Kacirek, Sven

The Kenya Sessions

Verlag/Label: Pingipung 02 (Kompakt Distribution)
erschienen in: Neue Zeitschrift für Musik 2011/03 , Seite 88

Musikalische Wertung: 4
Technische Wertung: 3
Repertoirewert: 4
Booklet: 4
Gesamtwertung: 4

Rar sind immer noch die Beispiele eines interkulturellen Miteinanders, eines weltumspannenden Musizierens. Selten gelingt europäischen Musikern eine tiefe Annäherung an die traditionelle Musik Afrikas – und noch seltener gelingt das multikulturelle Crossover.
Ein Album, das nach nur wenigen Sekunden für sich einnimmt, ist hingegen das neue Werk des Hamburger Musikers Sven Kacirek, der The Kenya Sessions mit kenianischen Musikern während einer vom Goethe-
Institut finanzierten Reise aufgenommen hat.

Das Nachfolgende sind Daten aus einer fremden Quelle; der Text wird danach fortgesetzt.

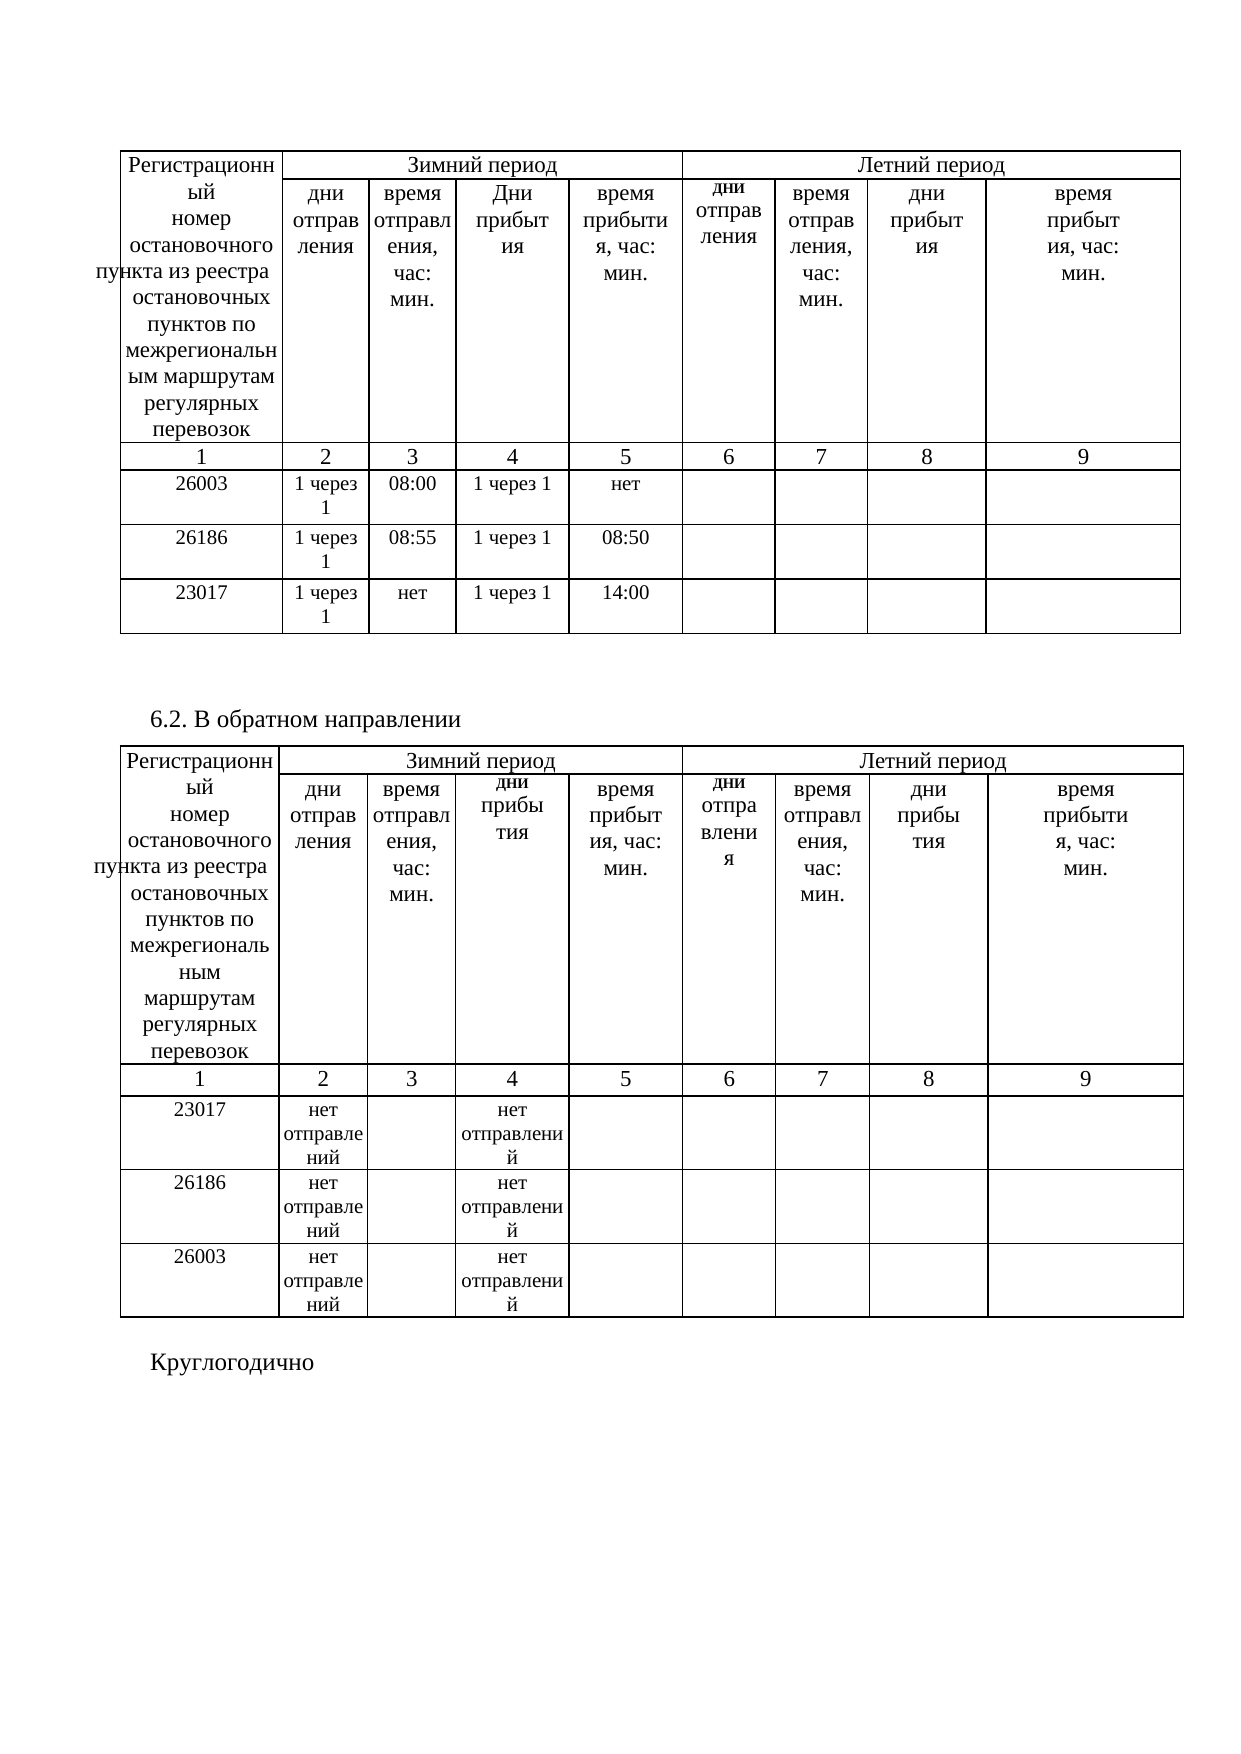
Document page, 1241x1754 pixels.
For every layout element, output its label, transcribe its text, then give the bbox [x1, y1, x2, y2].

table_cell 6 [683, 1065, 775, 1095]
table_cell время отправ ления, час: мин. [776, 180, 867, 441]
table_cell нет [570, 471, 682, 524]
table_cell [989, 1244, 1183, 1316]
table_header Регистрационный номер остановочного пункта из реестра остановочных пунктов по межрегиональным маршрутам регулярных перевозок [121, 152, 282, 441]
table_cell [776, 1170, 869, 1242]
table_cell [868, 525, 985, 578]
table_cell 4 [457, 443, 568, 469]
table_cell 8 [868, 443, 985, 469]
table_cell время прибыти я, час: мин. [570, 180, 682, 441]
table_cell [987, 471, 1180, 524]
table_cell нет отправлений [280, 1097, 367, 1169]
table_cell нет отправлений [280, 1170, 367, 1242]
text 6.2. В обратном направлении [150, 704, 1090, 733]
table_cell 26186 [121, 525, 282, 578]
table_header Регистрационный номер остановочного пункта из реестра остановочных пунктов по межрегиональным маршрутам регулярных перевозок [121, 747, 278, 1063]
table_cell [683, 1170, 775, 1242]
table_cell 23017 [121, 580, 282, 632]
table_cell 26003 [121, 471, 282, 524]
table_cell [776, 1097, 869, 1169]
table_cell 26003 [121, 1244, 278, 1316]
table_cell дни прибы тия [870, 775, 987, 1063]
table_cell дни отправ ления [283, 180, 368, 441]
table_cell [570, 1170, 682, 1242]
table_cell [989, 1097, 1183, 1169]
text Круглогодично [150, 1347, 1090, 1375]
table_cell 5 [570, 443, 682, 469]
table_cell Дни прибыт ия [457, 180, 568, 441]
table_cell [683, 1097, 775, 1169]
table_cell 8 [870, 1065, 987, 1095]
table_cell ДНИ отправ ления [683, 180, 774, 441]
table_cell [776, 525, 867, 578]
table_cell нет отправлений [280, 1244, 367, 1316]
table_cell 4 [456, 1065, 568, 1095]
table_cell 08:00 [370, 471, 455, 524]
table_cell 08:55 [370, 525, 455, 578]
table_cell нет отправлений [456, 1244, 568, 1316]
table_cell [868, 580, 985, 632]
table_cell 1 через 1 [457, 580, 568, 632]
table_cell [683, 525, 774, 578]
table_cell 2 [283, 443, 368, 469]
table_cell [368, 1170, 455, 1242]
table_cell 3 [370, 443, 455, 469]
table_cell [776, 580, 867, 632]
table_cell дни отправ ления [280, 775, 367, 1063]
table_cell [683, 471, 774, 524]
table_cell 3 [368, 1065, 455, 1095]
table_cell [570, 1244, 682, 1316]
table_header Летний период [683, 152, 1180, 178]
table_cell 9 [989, 1065, 1183, 1095]
table_cell [987, 525, 1180, 578]
table_cell [776, 1244, 869, 1316]
table_cell [870, 1170, 987, 1242]
table_cell 9 [987, 443, 1180, 469]
table_cell 7 [776, 1065, 869, 1095]
table_cell 1 [121, 1065, 278, 1095]
table_cell 23017 [121, 1097, 278, 1169]
table_cell нет [370, 580, 455, 632]
table_cell ДНИ отпра влени я [683, 775, 775, 1063]
table_header Зимний период [283, 152, 682, 178]
table_cell 5 [570, 1065, 682, 1095]
table_cell 1 через 1 [283, 471, 368, 524]
table_cell 1 через 1 [283, 580, 368, 632]
table_header Летний период [683, 747, 1183, 773]
table_cell 2 [280, 1065, 367, 1095]
table_cell время прибыт ия, час: мин. [570, 775, 682, 1063]
table_cell [987, 580, 1180, 632]
table_cell 26186 [121, 1170, 278, 1242]
table_cell нет отправлений [456, 1097, 568, 1169]
table_cell ДНИ прибы тия [456, 775, 568, 1063]
table_header Зимний период [280, 747, 682, 773]
table_cell 1 через 1 [457, 471, 568, 524]
table_cell [870, 1097, 987, 1169]
table_cell время отправл ения, час: мин. [368, 775, 455, 1063]
table_cell [868, 471, 985, 524]
table_cell дни прибыт ия [868, 180, 985, 441]
table_cell [989, 1170, 1183, 1242]
table_cell [776, 471, 867, 524]
table_cell [570, 1097, 682, 1169]
table_cell 7 [776, 443, 867, 469]
table_cell [683, 1244, 775, 1316]
table_cell нет отправлений [456, 1170, 568, 1242]
table_cell время отправл ения, час: мин. [776, 775, 869, 1063]
table_cell 1 через 1 [457, 525, 568, 578]
table_cell время прибыт ия, час: мин. [987, 180, 1180, 441]
table_cell 1 через 1 [283, 525, 368, 578]
table_cell 14:00 [570, 580, 682, 632]
table_cell [368, 1097, 455, 1169]
table_cell 1 [121, 443, 282, 469]
table_cell 08:50 [570, 525, 682, 578]
table_cell 6 [683, 443, 774, 469]
table_cell [368, 1244, 455, 1316]
table_cell [683, 580, 774, 632]
table_cell время отправл ения, час: мин. [370, 180, 455, 441]
table_cell время прибыти я, час: мин. [989, 775, 1183, 1063]
table_cell [870, 1244, 987, 1316]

Kacirek ist ausgebildeter Schlagzeuger und Perkussionist: Er nähert sich dem musikalisch Fremden in erster Linie über die Rhythmik. Wir hören traditionelle, vor Ort aufgenommene Rhythmusinstrumente, die sich nach und nach mit den Studio-Klängen Kacireks verbinden. Es geht ein Sog von diesen oft minimalen Kompositionen aus, ein meditativer Reiz, eine Spannung, die in der langsamen, allmählichen Veränderung liegt.

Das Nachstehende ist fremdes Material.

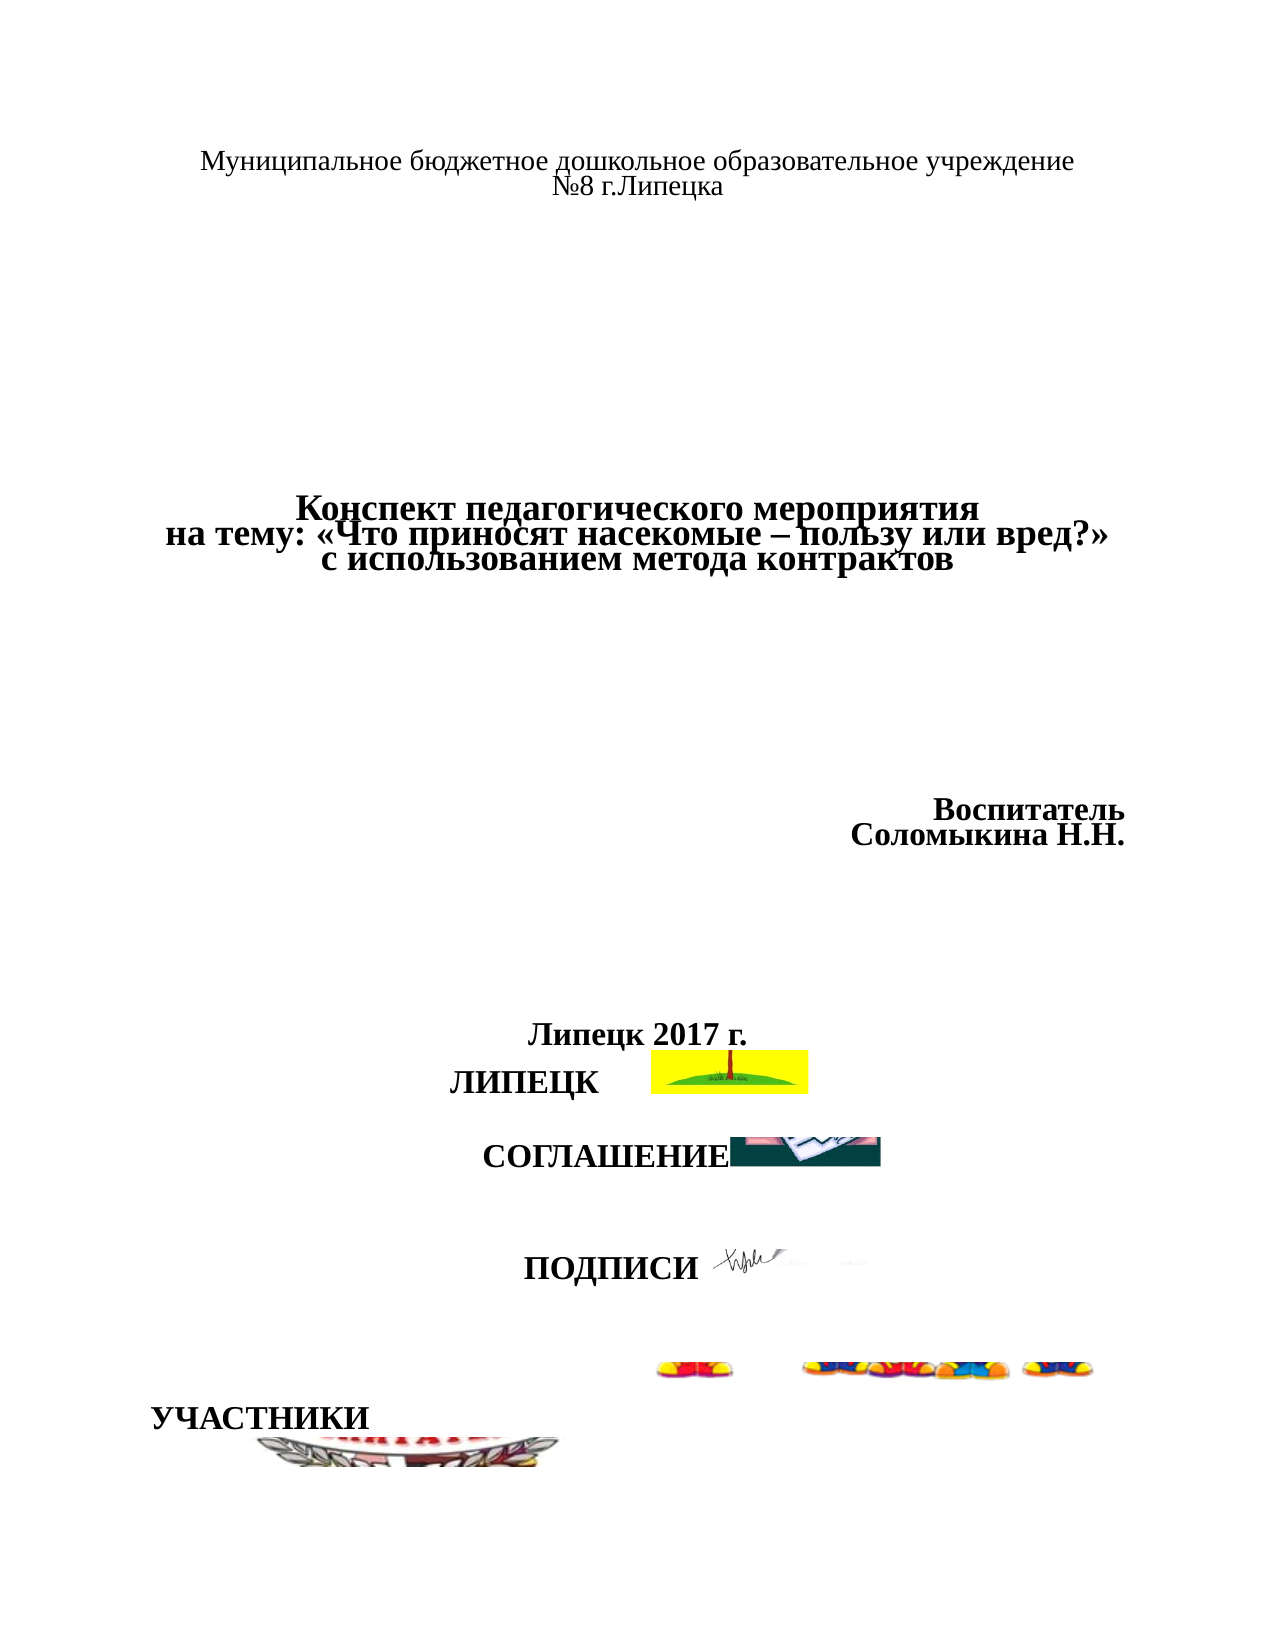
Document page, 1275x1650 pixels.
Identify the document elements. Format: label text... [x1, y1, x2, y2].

text Муниципальное бюджетное дошкольное образовательное учреждение №8 г.Липецка [150, 150, 1125, 200]
text Липецк 2017 г. [150, 1025, 1125, 1050]
text с использованием метода контрактов [150, 550, 1125, 575]
text УЧАСТНИКИ [150, 1362, 1125, 1437]
text ЛИПЕЦК [571, 1071, 1125, 1099]
text Конспект педагогического мероприятия [150, 500, 1125, 525]
text Воспитатель [150, 800, 1125, 825]
text ПОДПИСИ [150, 1249, 1125, 1287]
text на тему: «Что приносят насекомые – пользу или вред?» [150, 525, 1125, 550]
text ЛИПЕЦК [150, 1071, 571, 1099]
text СОГЛАШЕНИЕ [150, 1137, 1125, 1174]
text Соломыкина Н.Н. [150, 825, 1125, 850]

Live in Kenia aufgenommene traditionelle Instrumente und Gesang mischt der 1975 geborene Hamburger mit zeitgenössischer Elektronik – und man wundert sich zuerst ein wenig, wie vollendet, wie scheinbar einfach das zusammengeht. Doch das Schöne ist: Man wundert sich nicht lange, sondern beginnt schnell zu genießen. Kacireks Instrumente sind Schlagzeug, Marimba, doch eigentlich macht der Hamburger aus jedem Geräusch Musik, schlägt mit seinem Jazzbesen oder der Hand auf Papier, Glas oder Holz. So entsteht Musik, die im Prozess der digitalen Bearbeitung immer neue Wendungen erfährt. Ein Sound, der warm ist, sehr suggestiv, assoziativ. Ein Klang, der fesselt, ein rhythmisches Kreisen, dem man folgen will.

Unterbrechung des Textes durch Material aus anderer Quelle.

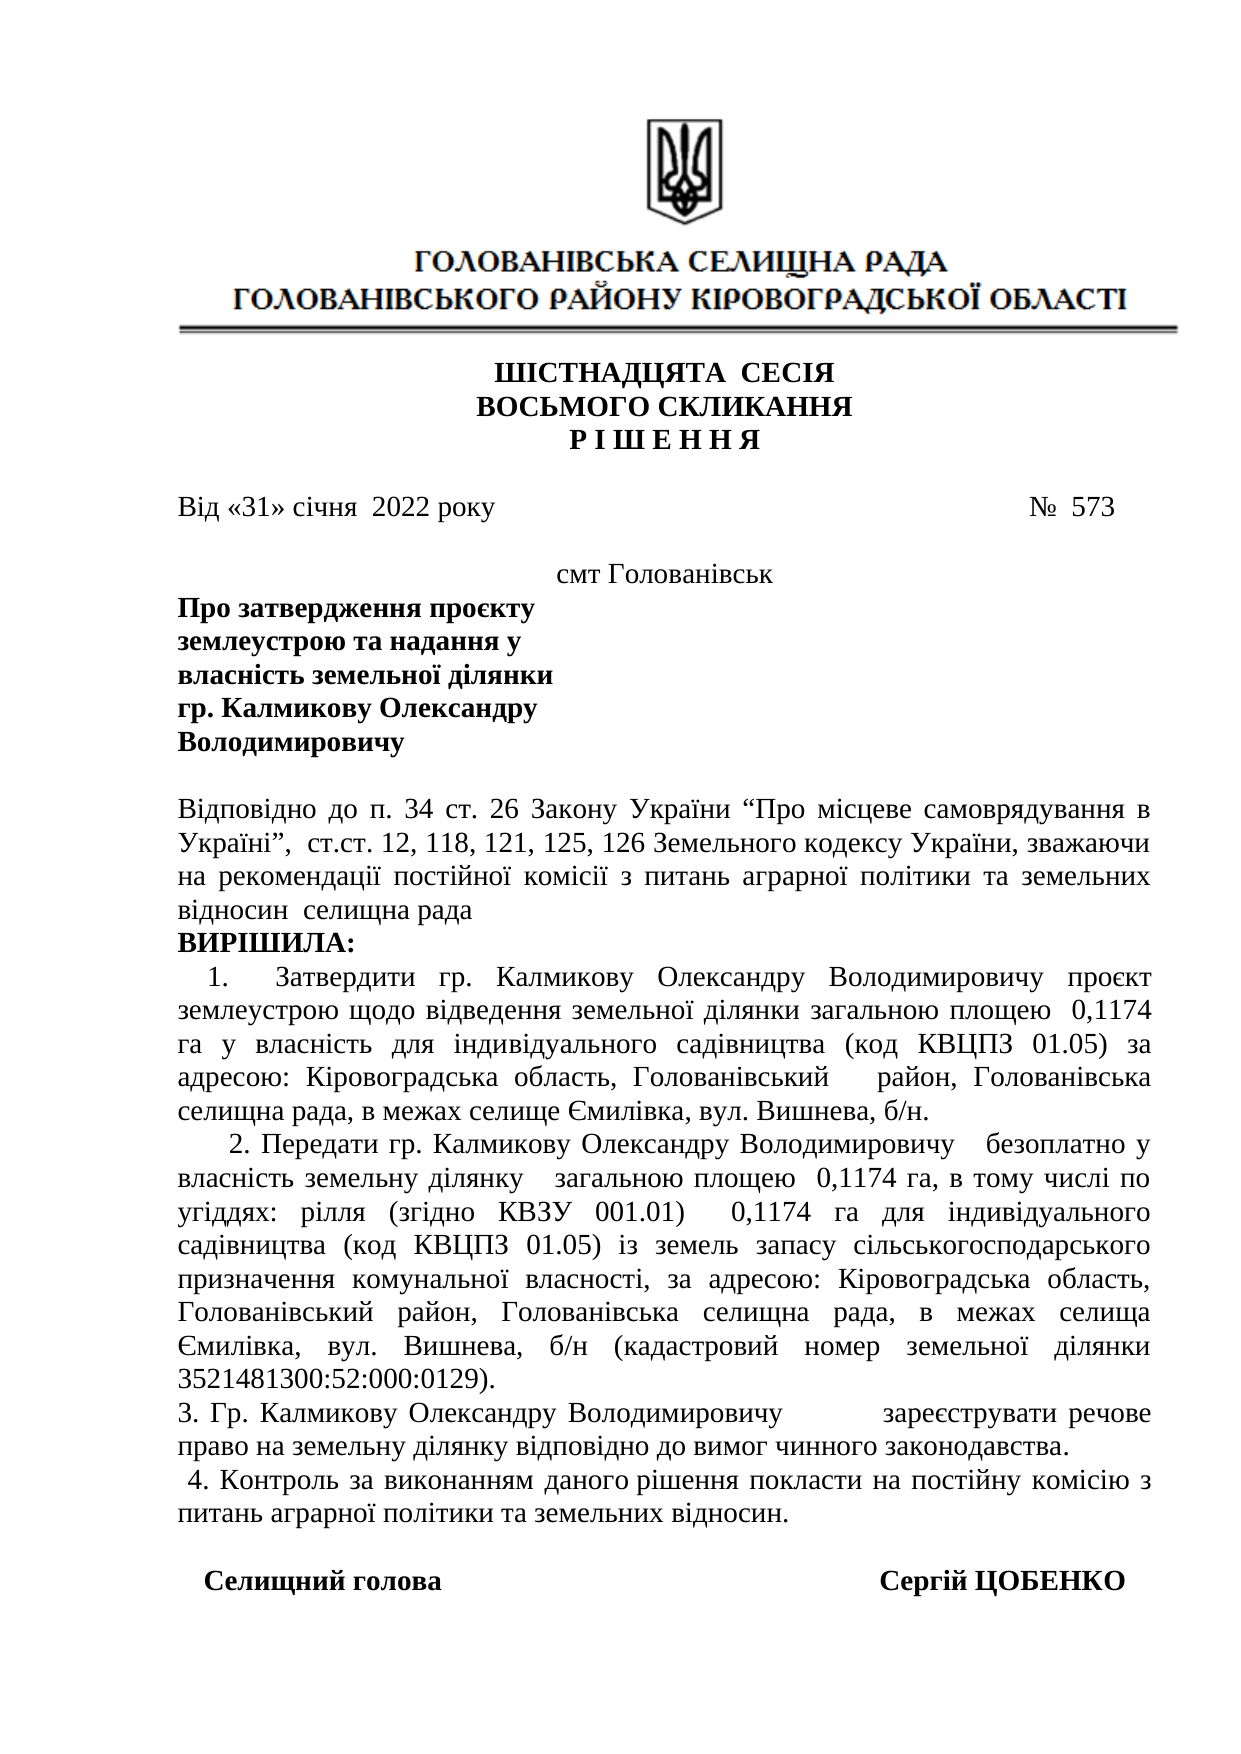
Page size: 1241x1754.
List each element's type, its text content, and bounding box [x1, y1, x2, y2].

Neben Sven Kacirek sind auf dem Album unter anderem die Sängerin Ogoya Nengo zu hören, der Multi-Instrumentalist Raymond Mackenzie, die Orchester von Jack Nyadundo, Ali Khamed und Swaleh Mwatela sowie die Nyatiti-Spieler Okuma Korenga und Owino Koyo – alles in allem eine Musik-Collage, die sich ganz nah ans Herz des Hörers spielt, weil sie ein untrennbares Miteinander aus Eigenem und Fremdem formt. Denn tatsächlich ist am Ende kaum mehr aufzulösen, welche Teile dieser Musik in Kenia aufgenommen wurden – und welche in Hamburg im Studio entstanden sind. Und das ist die Größe dieser in vielen Momenten melancholischen, repetitiven Musik: Sie ist wie ein Fluss, der Kulturen zusammenbringt, der die Grenzen des Analogen und Digitalen, des Akustischen und Elektronischen überwindet, ein Fluss, der Welten miteinander verbindet und ihre verschiedenen Musikkulturen in wirklich neuen Farben schimmern lässt. Auf seiner Reise wurde Kacirek von der Medien-Designerin Agnieszka Krzeminska, begleitet, die die Live- und Feldaufnahmen im Web­log www.barabara.fm dokumentiert hat.